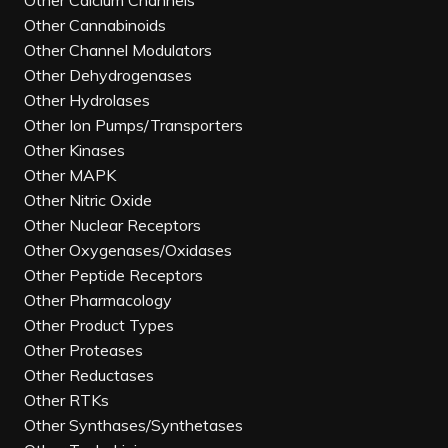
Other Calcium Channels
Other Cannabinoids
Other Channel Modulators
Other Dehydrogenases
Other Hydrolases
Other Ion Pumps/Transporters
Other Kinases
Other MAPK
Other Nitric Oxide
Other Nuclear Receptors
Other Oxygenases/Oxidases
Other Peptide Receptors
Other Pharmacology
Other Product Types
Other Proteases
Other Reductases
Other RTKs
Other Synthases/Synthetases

* * *

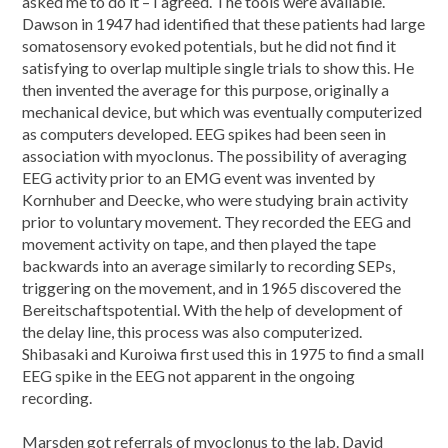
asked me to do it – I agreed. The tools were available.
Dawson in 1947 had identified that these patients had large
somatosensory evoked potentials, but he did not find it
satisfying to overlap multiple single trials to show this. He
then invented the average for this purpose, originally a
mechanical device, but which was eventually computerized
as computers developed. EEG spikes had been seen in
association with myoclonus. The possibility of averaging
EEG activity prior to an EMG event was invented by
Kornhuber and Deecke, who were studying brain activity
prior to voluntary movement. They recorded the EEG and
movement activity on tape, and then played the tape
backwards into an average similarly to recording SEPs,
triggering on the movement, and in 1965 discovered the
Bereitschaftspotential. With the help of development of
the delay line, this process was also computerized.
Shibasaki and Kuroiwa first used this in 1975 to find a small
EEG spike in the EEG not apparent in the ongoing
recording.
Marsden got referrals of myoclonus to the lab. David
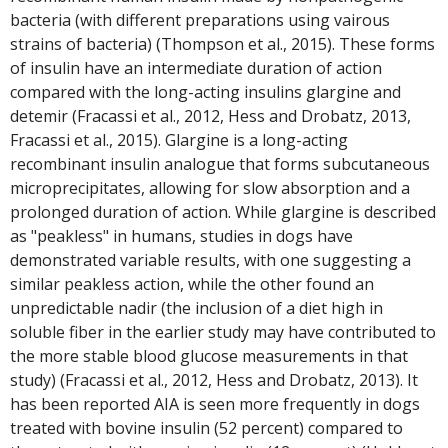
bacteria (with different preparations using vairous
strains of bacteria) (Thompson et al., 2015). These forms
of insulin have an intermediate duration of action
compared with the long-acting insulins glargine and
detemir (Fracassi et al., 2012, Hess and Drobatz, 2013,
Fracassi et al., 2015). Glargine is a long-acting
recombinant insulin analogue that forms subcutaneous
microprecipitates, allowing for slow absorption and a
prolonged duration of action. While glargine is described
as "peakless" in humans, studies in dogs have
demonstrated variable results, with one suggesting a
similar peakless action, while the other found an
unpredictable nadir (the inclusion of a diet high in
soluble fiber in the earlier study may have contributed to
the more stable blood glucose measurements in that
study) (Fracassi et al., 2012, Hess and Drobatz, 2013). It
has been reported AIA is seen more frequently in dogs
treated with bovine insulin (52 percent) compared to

Exercise requirements: Find the line with "Other Calcium Channels" in the material above. Reproduce it and each line after it up to and including the line with "Other Synthases/Synthetases".

Final answer:
Other Calcium Channels
Other Cannabinoids
Other Channel Modulators
Other Dehydrogenases
Other Hydrolases
Other Ion Pumps/Transporters
Other Kinases
Other MAPK
Other Nitric Oxide
Other Nuclear Receptors
Other Oxygenases/Oxidases
Other Peptide Receptors
Other Pharmacology
Other Product Types
Other Proteases
Other Reductases
Other RTKs
Other Synthases/Synthetases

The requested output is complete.